All text-related data sources, including CSVDataSource, use Hadoop File API to deal with files (it was in Spark Core's RDDs too).
You can find the relevant lines in readFile that leads to HadoopFileLinesReader which has the following lines:
val fileSplit = new FileSplit(
new Path(new URI(file.filePath)),
file.start,
file.length,
// TODO: Implement Locality
Array.empty)
That uses Hadoop's org.apache.hadoop.fs.Path that deals with compression of the underlying file(s).

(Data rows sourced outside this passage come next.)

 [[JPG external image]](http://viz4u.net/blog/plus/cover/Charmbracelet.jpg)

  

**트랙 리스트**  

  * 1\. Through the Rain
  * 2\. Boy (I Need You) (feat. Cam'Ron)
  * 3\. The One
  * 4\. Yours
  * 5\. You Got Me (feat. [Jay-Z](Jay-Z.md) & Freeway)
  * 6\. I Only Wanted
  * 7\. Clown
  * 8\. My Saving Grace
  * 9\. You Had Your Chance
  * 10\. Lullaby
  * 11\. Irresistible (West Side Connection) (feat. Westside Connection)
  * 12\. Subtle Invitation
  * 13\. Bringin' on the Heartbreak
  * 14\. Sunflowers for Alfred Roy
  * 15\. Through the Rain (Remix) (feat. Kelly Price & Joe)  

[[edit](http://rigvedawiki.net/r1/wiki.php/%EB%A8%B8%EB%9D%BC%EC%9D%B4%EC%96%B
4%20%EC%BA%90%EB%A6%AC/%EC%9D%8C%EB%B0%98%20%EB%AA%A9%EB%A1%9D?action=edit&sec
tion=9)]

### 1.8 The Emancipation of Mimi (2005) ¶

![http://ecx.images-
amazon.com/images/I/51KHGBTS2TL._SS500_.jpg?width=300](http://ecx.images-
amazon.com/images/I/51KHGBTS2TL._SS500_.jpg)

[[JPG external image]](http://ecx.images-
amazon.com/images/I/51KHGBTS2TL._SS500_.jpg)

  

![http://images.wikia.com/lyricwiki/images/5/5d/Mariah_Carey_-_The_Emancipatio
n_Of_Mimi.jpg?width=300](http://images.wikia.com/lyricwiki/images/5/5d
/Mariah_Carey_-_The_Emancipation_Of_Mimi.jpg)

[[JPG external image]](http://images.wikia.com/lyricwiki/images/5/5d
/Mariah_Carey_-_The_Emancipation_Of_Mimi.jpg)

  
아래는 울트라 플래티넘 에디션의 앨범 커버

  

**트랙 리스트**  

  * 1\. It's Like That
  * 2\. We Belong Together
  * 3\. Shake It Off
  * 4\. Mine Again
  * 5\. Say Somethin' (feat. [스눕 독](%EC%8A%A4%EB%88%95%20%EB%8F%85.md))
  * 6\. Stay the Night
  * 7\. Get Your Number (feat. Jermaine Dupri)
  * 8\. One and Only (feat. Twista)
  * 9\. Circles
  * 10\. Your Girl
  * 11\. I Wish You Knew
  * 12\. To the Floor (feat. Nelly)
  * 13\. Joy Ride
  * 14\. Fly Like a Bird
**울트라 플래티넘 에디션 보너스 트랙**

After quick googling, I was able to find the Hadoop property that deals with compression which is mapreduce.output.fileoutputformat.compress
.
That led me to Spark SQL's CompressionCodecs with the following compression configuration:
"none" -> null,
"uncompressed" -> null,
"bzip2" -> classOf[BZip2Codec].getName,
"deflate" -> classOf[DeflateCodec].getName,
"gzip" -> classOf[GzipCodec].getName,
"lz4" -> classOf[Lz4Codec].getName,
"snappy" -> classOf[SnappyCodec].getName)
Below in the code, you can find setCodecConfiguration that uses "our" option.

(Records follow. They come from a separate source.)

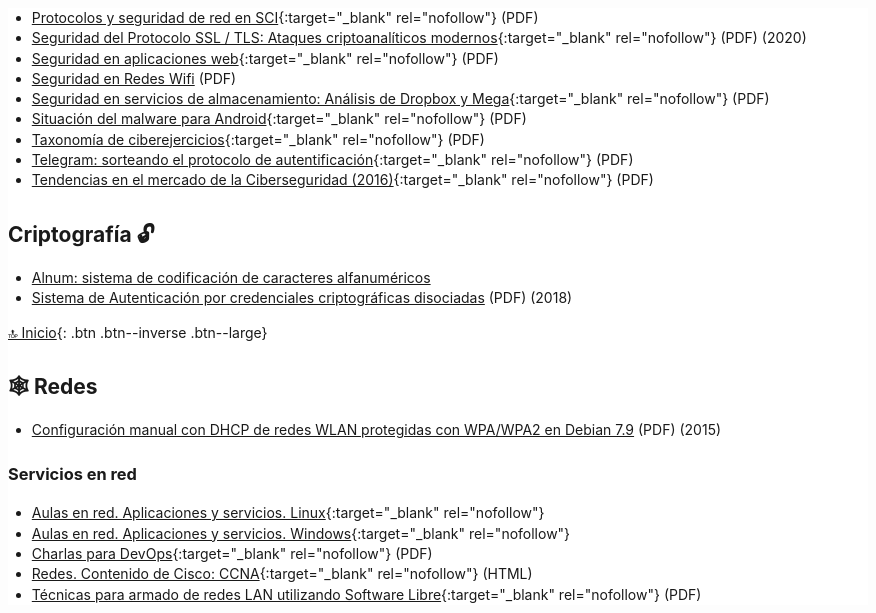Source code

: * [Protocolos y seguridad de red en SCI](https://www.certsi.es/sites/default/files/contenidos/guias/doc/incibe_protocolos_seguridad_red_sci.pdf){:target="_blank" rel="nofollow"} (PDF)
* [Seguridad del Protocolo SSL / TLS: Ataques criptoanalíticos modernos](https://github.com/mindcrypt/libros/blob/master/Book.%20Seguridad%20en%20el%20protocolo%20SSL-TLS.%20Ataques%20criptoanaliticos%20modernos.%20Dr.%20Alfonso%20Mu%C3%B1oz.pdf){:target="_blank" rel="nofollow"} (PDF) (2020)
* [Seguridad en aplicaciones web](https://openaccess.uoc.edu/webapps/o2/bitstream/10609/33721/6/isidoro_ciervaTFM0614memoria.pdf){:target="_blank" rel="nofollow"} (PDF)
* [Seguridad en Redes Wifi](https://www.incibe.es/sites/default/files/contenidos/guias/doc/guia-de-seguridad-en-redes-wifi.pdf) (PDF)
* [Seguridad en servicios de almacenamiento: Análisis de Dropbox y Mega](https://www.certsi.es/sites/default/files/contenidos/estudios/doc/incibe_seguridad_almacenamiento_dropbox_mega.pdf){:target="_blank" rel="nofollow"} (PDF)
* [Situación del malware para Android](https://www.certsi.es/sites/default/files/contenidos/estudios/doc/situacion_del_malware_para_android.pdf){:target="_blank" rel="nofollow"} (PDF)
* [Taxonomía de ciberejercicios](https://www.certsi.es/sites/default/files/contenidos/estudios/doc/incibe_taxonomia_ciberejercicios.pdf){:target="_blank" rel="nofollow"} (PDF)
* [Telegram: sorteando el protocolo de autentificación](https://www.certsi.es/sites/default/files/contenidos/estudios/doc/int_telegram_es.pdf){:target="_blank" rel="nofollow"} (PDF)
* [Tendencias en el mercado de la Ciberseguridad (2016)](https://www.incibe.es/sites/default/files/estudios/tendencias_en_el_mercado_de_la_ciberseguridad.pdf){:target="_blank" rel="nofollow"} (PDF)

## Criptografía 🔓

* [Alnum: sistema de codificación de caracteres alfanuméricos](https://www.researchgate.net/publication/333967818_Alnum_alphanumeric_character_encoding_system_CIDSI_2018)
* [Sistema de Autenticación por credenciales criptográficas disociadas](https://www.researchgate.net/publication/333967679_SACRED_-_Sistema_de_Autenticacion_por_credenciales_criptograficas_disociadas_Authentication_system_by_dissociation_of_cryptographic_credentials_CIDSI_2018) (PDF) (2018)

[🔝 Inicio](/biblioteca-de-programacion-y-tecnologia/#-meta-listas){: .btn .btn--inverse .btn--large}

## 🕸 Redes

* [Configuración manual con DHCP de redes WLAN protegidas con WPA/WPA2 en Debian 7.9](https://www.researchgate.net/publication/333971201_Configuracion_manual_con_DHCP_de_redes_WLAN_protegidas_con_WPAWPA2_en_Debian_79) (PDF) (2015)

### Servicios en red

* [Aulas en red. Aplicaciones y servicios. Linux](https://www.ite.educacion.es/formacion/materiales/85/cd/linux/indice.htm){:target="_blank" rel="nofollow"}
* [Aulas en red. Aplicaciones y servicios. Windows](https://www.ite.educacion.es/formacion/materiales/85/cd/windows/indice.htm){:target="_blank" rel="nofollow"}
* [Charlas para DevOps](https://lookaside.fbsbx.com/file/devops.pdf?token=AWzqS0t11bV9S9X8d2D4Uo1-JT39NDBGgUHIJN19tlEZw8XR7Ir_NHBJLB8fa2onbXqjA_ceJo5iK931OQ9iZracvFG0W9bGSQJuU9FPloCNSFG0MBQQbHID2i8bCOJ039fCPQ-VbKik8DPgkJgMp7Qij03NrA5M1kQD0ZOgsR3bTA){:target="_blank" rel="nofollow"} (PDF)
* [Redes. Contenido de Cisco: CCNA](https://nksistemas.com/curso-de-redes-online-contenidos-de-ccna){:target="_blank" rel="nofollow"} (HTML)
* [Técnicas para armado de redes LAN utilizando Software Libre](https://fortinux.com/wp-content/uploads/2010/12/redes.pdf){:target="_blank" rel="nofollow"} (PDF)
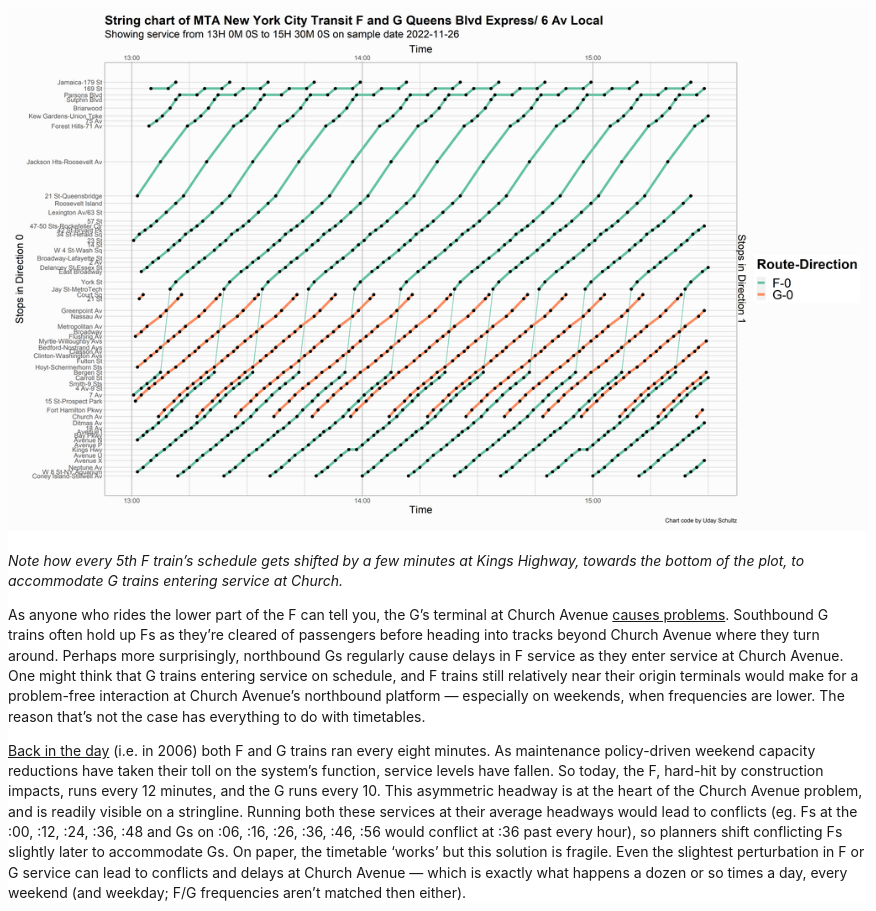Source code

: ![stringline_mta-f-g-queens-blvd](/images/stringline_mta-f-g-queens-blvd.png)

_Note how every 5th F train’s schedule gets shifted by a few minutes at Kings Highway, towards the bottom of the plot, to accommodate G trains entering service at Church._

As anyone who rides the lower part of the F can tell you, the G’s terminal at Church Avenue [causes problems](https://twitter.com/A320Lga/status/1582107745997574144?s=20&t=dqcfMPG8QcZv7ZcLihJa2Q). Southbound G trains often hold up Fs as they’re cleared of passengers before heading into tracks beyond Church Avenue where they turn around. Perhaps more surprisingly, northbound Gs regularly cause delays in F service as they enter service at Church Avenue. One might think that G trains entering service on schedule, and F trains still relatively near their origin terminals would make for a problem-free interaction at Church Avenue’s northbound platform — especially on weekends, when frequencies are lower. The reason that’s not the case has everything to do with timetables.

[Back in the day](https://homesignalblog.wordpress.com/2021/08/15/maintenance-process-and-the-future-of-the-off-peak-subway/) (i.e. in 2006) both F and G trains ran every eight minutes. As maintenance policy-driven weekend capacity reductions have taken their toll on the system’s function, service levels have fallen. So today, the F, hard-hit by construction impacts, runs every 12 minutes, and the G runs every 10. This asymmetric headway is at the heart of the Church Avenue problem, and is readily visible on a stringline. Running both these services at their average headways would lead to conflicts (eg. Fs at the :00, :12, :24, :36, :48 and Gs on :06, :16, :26, :36, :46, :56 would conflict at :36 past every hour), so planners shift conflicting Fs slightly later to accommodate Gs. On paper, the timetable ‘works’ but this solution is fragile. Even the slightest perturbation in F or G service can lead to conflicts and delays at Church Avenue — which is exactly what happens a dozen or so times a day, every weekend (and weekday; F/G frequencies aren’t matched then either).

def setCodecConfiguration(conf: Configuration, codec: String): Unit = {
if (codec != null) {
conf.set("mapreduce.output.fileoutputformat.compress", "true")
conf.set("mapreduce.output.fileoutputformat.compress.type", CompressionType.BLOCK.toString)
conf.set("mapreduce.output.fileoutputformat.compress.codec", codec)
conf.set("mapreduce.map.output.compress", "true")
conf.set("mapreduce.map.output.compress.codec", codec)
} else {
// This infers the option `compression` is set to `uncompressed` or `none`.
conf.set("mapreduce.output.fileoutputformat.compress", "false")
conf.set("mapreduce.map.output.compress", "false")
}
}
The other method getCodecClassName is used to resolve compression
option for JSON, CSV, and text formats.